Comentario editorial
Este es un trabajo muy interesante que nos siembra la duda sobre qué hacer con las lesiones discordantes. Además, nos obligaría a realizar ambas mediciones en todas las lesiones, lo cual no es para nada práctico. Parece razonable empezar la evaluación con iFR, que es más rápido y no requiere hiperemia con adenosina (lo que ahorra tiempo, costos y síntomas incómodos al paciente) y en el caso de que el valor se encontrara en un gris que podría ser un ±0.03 del punto de corte (entre 0.86 y 0.92 de iFR) sería bueno romper las ampollas de adenosina y bajo hiperemia medir el FFR para tomar la decisión de acuerdo a este último que es en definitiva el gold estándar.

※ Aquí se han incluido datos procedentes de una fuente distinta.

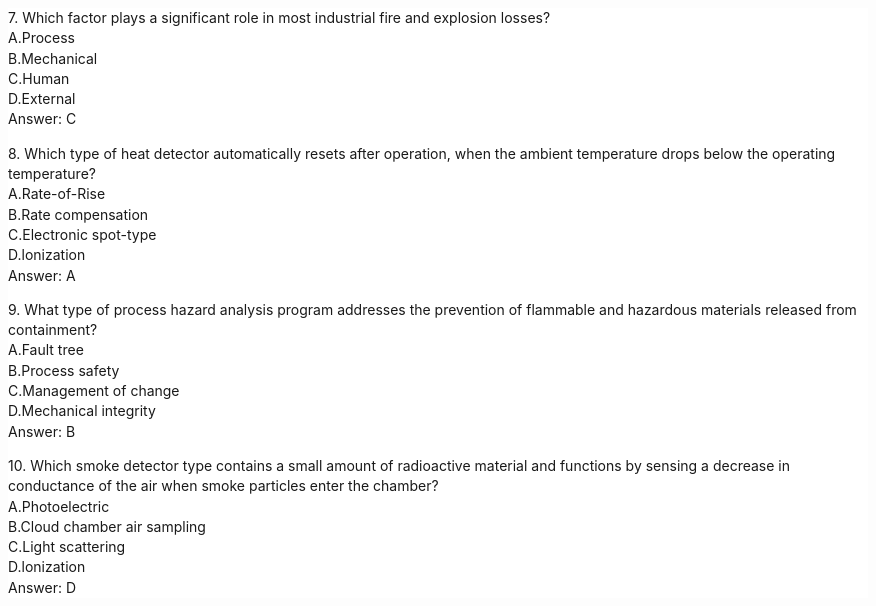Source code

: <p>7. Which factor plays a significant role in most industrial fire and explosion losses?<br />
A.Process<br />
B.Mechanical<br />
C.Human<br />
D.External<br />
Answer: C</p>

<p>8. Which type of heat detector automatically resets after operation, when the ambient temperature drops below the operating temperature?<br />
A.Rate-of-Rise<br />
B.Rate compensation<br />
C.Electronic spot-type<br />
D.lonization<br />
Answer: A</p>

<p>9. What type of process hazard analysis program addresses the prevention of flammable and hazardous materials released from containment?<br />
A.Fault tree<br />
B.Process safety<br />
C.Management of change<br />
D.Mechanical integrity<br />
Answer: B</p>

<p>10. Which smoke detector type contains a small amount of radioactive material and functions by sensing a decrease in conductance of the air when smoke particles enter the chamber?<br />
A.Photoelectric<br />
B.Cloud chamber air sampling<br />
C.Light scattering<br />
D.lonization<br />
Answer: D</p>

Otro dato interesante es el continuo en la predicción de eventos por lo que un valor de FFR de 0.81 no es lo mismo que uno de 0.98 (aunque en el corte dicotómico sean ambos normales). El paciente con 0.81 tiene indudablemente más riesgo que aquel con 0.98 y es en estos casos donde el criterio clínico tiene un peso que no puede ser relegado por el número mágico de una medición.
Título original: Clinical Outcomes According to Fractional Flow Reserve or Instantaneous Wave-Free Ratio in Deferred Lesions.
Referencia: Joo Myung Lee et al. J Am Coll Cardiol Intv 2017, article in press.